== Work task ==
Could you output every one of the records below word for word, leaving the pictures out?

Collection entries:
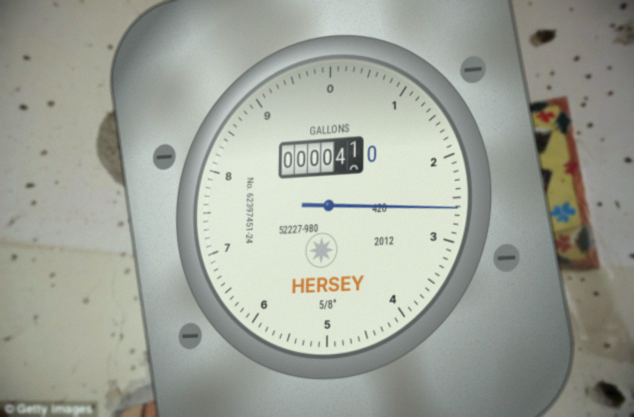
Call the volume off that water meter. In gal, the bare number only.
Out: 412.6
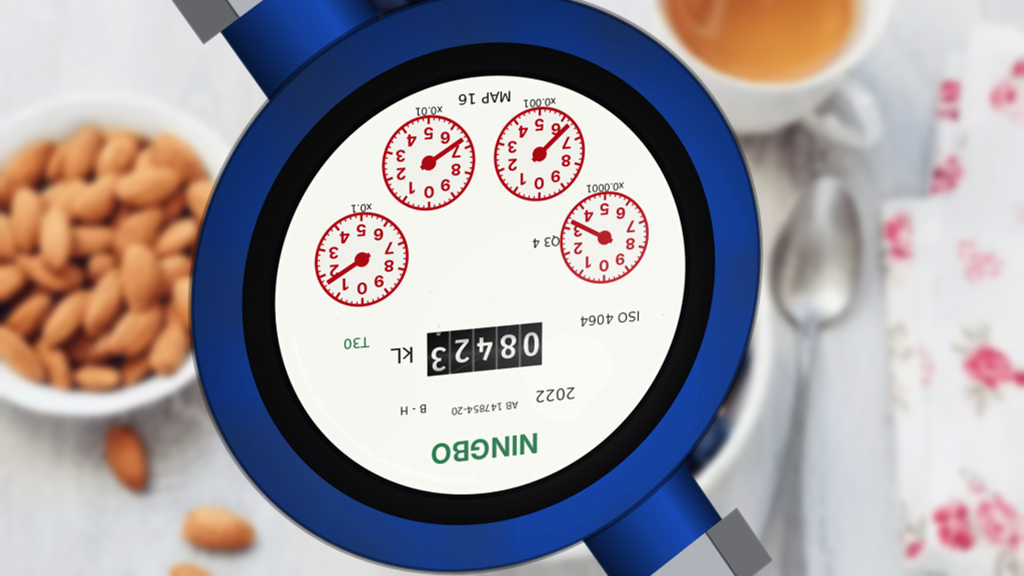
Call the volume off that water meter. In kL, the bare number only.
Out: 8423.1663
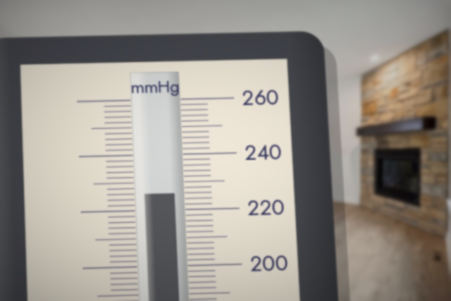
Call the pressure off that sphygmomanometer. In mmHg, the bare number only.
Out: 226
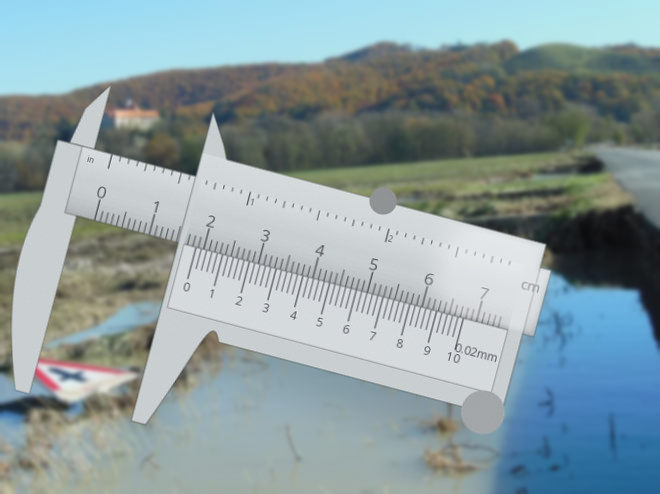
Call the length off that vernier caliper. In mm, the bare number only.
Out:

== Reply to the exercise ==
Call the volume off that water meter. In gal, the bare number only.
Out: 412.6
Call the volume off that water meter. In kL, the bare number only.
Out: 8423.1663
Call the pressure off that sphygmomanometer. In mmHg, the bare number only.
Out: 226
Call the length off that vernier caliper. In mm, the bare number only.
Out:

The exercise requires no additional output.